--- BEGIN Text section ---

Tutorial 3 – Structure and Communication

In this tutorial we’re going to cover structuring your programs and writing effective Go code for FPGAs. We’ll look at our template project and use it to complete a couple of simple examples. Along the way we’ll learn a bit more about the shared memory available on the FPGA card. There are some elements that need to be present in your code to keep our compiler happy, and there are some areas where you’re free to move and process data however you want. Also, we’re not just dealing with an FPGA in isolation, Reconfigure.io programs include code for a host CPU as well as the FPGA, so you need to consider how best to split up the work between the two, and how to pass data around effectively, for more on this see our style guide.

What we will do

  • Look at our program structure
  • Look at the basic requirements for the CPU and FPGA code. A template is available in tutorials/template
  • Discuss how to share data between the host CPU and FPGA
  • Use our template to create a simple program in which a single integer is passed from host CPU to the FPGA, multiplied by 2, and passed back to the host. (Solution here: tutorials/multiply1-complete)
  • Use the code above as the basis to create another program where an array of 10 integers is passed from the host to the FPGA, each integer is then multiplied by 2 and the resulting array is passed back to the host. (Solution here: tutorials/multiply-array-complete)

--- END Text section ---
--- BEGIN Data block ---

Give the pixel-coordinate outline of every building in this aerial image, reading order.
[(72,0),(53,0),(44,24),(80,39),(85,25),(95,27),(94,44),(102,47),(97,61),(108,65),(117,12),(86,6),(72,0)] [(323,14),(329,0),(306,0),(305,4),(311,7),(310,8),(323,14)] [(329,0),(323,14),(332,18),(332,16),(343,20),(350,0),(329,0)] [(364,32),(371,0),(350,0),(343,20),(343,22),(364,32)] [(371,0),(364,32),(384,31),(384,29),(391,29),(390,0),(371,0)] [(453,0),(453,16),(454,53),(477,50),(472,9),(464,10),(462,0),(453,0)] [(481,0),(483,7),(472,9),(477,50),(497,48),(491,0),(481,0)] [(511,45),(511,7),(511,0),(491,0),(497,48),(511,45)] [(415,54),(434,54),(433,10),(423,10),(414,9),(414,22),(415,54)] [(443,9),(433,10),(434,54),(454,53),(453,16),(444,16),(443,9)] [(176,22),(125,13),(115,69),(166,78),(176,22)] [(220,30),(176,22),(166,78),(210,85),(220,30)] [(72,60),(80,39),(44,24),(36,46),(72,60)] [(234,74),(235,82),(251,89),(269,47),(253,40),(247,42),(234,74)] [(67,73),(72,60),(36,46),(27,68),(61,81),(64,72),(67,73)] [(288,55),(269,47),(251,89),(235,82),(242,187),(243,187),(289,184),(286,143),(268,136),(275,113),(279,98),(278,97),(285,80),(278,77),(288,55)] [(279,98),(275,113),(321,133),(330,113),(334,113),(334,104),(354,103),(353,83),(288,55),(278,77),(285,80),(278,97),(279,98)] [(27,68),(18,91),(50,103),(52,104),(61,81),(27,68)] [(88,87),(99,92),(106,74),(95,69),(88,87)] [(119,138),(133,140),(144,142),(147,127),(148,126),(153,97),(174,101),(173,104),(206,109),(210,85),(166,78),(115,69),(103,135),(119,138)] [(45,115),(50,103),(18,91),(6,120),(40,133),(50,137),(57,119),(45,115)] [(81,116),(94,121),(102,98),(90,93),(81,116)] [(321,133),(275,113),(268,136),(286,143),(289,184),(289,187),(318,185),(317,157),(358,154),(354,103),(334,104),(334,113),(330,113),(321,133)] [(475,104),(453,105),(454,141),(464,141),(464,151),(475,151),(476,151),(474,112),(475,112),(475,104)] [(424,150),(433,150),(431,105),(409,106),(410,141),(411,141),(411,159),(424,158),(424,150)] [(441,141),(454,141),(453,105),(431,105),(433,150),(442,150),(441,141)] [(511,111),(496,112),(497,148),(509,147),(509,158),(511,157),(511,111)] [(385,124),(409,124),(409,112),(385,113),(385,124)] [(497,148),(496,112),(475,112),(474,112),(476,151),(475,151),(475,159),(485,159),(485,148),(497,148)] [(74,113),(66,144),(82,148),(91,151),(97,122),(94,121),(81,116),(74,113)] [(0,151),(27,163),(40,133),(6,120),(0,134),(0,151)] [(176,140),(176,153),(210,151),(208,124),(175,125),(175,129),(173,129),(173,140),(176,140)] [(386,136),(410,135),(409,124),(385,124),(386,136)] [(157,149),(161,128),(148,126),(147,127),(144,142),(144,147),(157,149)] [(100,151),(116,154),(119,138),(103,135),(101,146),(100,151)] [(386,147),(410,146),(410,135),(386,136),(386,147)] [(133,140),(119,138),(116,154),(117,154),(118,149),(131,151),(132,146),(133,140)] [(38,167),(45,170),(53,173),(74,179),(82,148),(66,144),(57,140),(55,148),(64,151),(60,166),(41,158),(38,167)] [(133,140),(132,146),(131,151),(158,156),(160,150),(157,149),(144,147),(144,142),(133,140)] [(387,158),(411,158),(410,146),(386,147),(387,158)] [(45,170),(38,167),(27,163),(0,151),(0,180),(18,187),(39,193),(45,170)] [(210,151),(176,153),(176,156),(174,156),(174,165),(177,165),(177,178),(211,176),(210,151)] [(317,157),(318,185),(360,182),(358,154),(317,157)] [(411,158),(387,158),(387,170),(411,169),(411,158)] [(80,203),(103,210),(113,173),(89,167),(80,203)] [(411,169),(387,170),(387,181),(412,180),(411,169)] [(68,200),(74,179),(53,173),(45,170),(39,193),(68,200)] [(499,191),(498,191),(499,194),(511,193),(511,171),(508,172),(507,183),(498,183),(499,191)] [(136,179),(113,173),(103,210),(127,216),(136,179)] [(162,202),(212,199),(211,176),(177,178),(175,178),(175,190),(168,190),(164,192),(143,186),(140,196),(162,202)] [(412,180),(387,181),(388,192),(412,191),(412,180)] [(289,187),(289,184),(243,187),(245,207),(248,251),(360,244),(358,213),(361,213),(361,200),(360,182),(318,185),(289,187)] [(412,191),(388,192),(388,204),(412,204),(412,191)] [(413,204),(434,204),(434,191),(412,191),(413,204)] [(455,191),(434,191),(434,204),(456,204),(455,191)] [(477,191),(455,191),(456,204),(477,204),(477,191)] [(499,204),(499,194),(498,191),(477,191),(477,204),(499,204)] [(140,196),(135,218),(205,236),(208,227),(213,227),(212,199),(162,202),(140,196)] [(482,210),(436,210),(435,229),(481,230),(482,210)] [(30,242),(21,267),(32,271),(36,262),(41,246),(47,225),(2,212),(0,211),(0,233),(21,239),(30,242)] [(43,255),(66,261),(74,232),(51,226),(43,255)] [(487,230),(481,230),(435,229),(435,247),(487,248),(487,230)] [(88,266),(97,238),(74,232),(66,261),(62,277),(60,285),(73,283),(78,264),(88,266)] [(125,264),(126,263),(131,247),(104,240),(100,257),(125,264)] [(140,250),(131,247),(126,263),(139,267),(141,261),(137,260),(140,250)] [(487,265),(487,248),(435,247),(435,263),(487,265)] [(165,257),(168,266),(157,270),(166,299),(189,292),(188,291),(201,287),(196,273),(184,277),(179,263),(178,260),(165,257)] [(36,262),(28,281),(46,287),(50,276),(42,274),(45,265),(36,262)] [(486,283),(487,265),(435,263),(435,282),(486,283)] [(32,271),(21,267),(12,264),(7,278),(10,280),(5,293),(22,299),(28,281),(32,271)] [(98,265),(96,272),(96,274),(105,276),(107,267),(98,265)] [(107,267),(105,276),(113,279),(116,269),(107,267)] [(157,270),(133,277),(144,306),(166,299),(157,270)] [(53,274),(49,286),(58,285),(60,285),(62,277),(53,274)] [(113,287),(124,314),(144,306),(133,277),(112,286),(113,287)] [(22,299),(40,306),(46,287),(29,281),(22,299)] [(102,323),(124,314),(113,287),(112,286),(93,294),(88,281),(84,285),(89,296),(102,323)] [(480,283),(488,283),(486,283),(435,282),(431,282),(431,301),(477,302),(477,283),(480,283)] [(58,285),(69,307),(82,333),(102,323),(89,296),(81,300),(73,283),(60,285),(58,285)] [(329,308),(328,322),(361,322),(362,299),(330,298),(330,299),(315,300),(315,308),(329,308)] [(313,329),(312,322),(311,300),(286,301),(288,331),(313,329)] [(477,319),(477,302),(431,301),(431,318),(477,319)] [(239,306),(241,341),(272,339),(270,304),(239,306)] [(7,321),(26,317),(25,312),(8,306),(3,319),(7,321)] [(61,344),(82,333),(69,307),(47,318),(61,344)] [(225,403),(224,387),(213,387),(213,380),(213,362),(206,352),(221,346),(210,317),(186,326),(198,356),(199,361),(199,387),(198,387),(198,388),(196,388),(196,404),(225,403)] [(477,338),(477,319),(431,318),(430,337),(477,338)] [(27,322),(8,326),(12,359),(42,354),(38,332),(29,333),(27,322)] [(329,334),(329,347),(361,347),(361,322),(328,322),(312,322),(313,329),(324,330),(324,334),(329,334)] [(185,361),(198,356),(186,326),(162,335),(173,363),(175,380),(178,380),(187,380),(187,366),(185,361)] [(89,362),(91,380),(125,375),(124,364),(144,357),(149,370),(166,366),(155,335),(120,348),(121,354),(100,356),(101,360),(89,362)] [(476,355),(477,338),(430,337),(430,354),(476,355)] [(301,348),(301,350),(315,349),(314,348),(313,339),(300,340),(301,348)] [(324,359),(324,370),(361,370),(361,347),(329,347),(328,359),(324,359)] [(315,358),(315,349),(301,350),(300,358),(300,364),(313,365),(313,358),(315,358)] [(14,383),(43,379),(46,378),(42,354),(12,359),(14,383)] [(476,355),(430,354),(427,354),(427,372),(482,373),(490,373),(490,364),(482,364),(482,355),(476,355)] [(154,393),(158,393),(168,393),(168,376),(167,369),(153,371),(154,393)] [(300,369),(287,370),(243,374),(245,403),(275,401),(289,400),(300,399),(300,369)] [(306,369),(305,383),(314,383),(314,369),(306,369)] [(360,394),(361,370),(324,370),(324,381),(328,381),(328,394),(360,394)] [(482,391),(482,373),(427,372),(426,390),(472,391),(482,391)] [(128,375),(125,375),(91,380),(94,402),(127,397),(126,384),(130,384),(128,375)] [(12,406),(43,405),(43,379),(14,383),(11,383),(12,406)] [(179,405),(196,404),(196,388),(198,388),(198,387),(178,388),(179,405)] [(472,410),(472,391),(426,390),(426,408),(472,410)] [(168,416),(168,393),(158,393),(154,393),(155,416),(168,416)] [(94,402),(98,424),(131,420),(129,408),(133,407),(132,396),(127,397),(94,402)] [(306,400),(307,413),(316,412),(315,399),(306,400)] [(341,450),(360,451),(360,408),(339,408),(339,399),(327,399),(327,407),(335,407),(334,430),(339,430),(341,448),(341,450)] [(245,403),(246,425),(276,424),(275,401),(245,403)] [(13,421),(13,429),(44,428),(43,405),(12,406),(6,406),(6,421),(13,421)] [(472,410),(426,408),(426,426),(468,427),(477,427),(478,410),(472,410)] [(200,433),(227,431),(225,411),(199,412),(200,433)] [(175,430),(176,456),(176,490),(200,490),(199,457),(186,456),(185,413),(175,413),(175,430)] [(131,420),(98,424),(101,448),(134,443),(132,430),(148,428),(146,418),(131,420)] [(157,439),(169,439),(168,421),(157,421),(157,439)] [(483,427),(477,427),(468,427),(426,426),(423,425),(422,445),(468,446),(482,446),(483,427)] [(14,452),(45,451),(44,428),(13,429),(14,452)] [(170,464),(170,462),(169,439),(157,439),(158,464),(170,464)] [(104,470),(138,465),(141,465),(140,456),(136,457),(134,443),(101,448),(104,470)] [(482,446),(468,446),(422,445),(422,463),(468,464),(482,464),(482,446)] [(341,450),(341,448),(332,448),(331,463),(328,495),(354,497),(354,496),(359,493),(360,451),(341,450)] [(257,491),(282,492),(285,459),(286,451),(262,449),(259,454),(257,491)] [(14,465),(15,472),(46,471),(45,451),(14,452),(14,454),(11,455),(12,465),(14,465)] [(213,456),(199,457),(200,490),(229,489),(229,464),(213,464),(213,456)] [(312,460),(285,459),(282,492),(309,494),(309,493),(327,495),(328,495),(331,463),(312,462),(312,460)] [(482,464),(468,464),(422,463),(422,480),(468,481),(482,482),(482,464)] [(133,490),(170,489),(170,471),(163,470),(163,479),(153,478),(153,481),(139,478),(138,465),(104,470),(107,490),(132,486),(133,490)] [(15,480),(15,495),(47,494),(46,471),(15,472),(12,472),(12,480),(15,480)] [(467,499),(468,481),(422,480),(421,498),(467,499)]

--- END Data block ---

*Written tasks*:
A – In the FPGA tutorial, where can the template for the CPU and FPGA code be found?
B – Carry the FPGA tutorial forward from its last bullet point.

*Outputs*:
A – In tutorials/template.

B –
Program Structure

Reconfigure.io programs all have the same structure, a main.go file for the FPGA and then a cmd directory containing the code for the CPU. We call the host code a command and you can have multiple host commands within the same program. When you come to simulate or deploy a build image you can choose which host command to use by using the name of the directory it sits within, for example, to simulate the program below, running the benchamarking command, you would navigate to the My-Program directory and run reco sim run bench-My-Program. reco.yml contains a few simple settings for memory access, you just need to specify how many read and write ports you need from the FPGA to shared memory:

My-Program
├── cmd
│   └── test-My-Program
│       └── main.go
├── main.go
├── main_test.go
├── reco.yml

Next, we’ll look at the structure of the two main.go files.

The CPU

The host code can be really flexible and is written in standard Go. The host’s jobs include to creating, receiving, managing and organizing data for the FPGA to process. The host also starts the FPGA running.

There are a few elements that need to be included in your host code:

  • A world needs to be set up for managing the FPGA so it can work correctly and clean up when the work is done. For more information on this, see the world entry in our FPGA interface docs.
  • Set aside some space in shared memory for the FPGA to collect and deposit data as required.
  • Pass data to the FPGA – input data, pointers to input data, a pointer to where you want the results to end up, maybe an expected length if you are passing an array etc.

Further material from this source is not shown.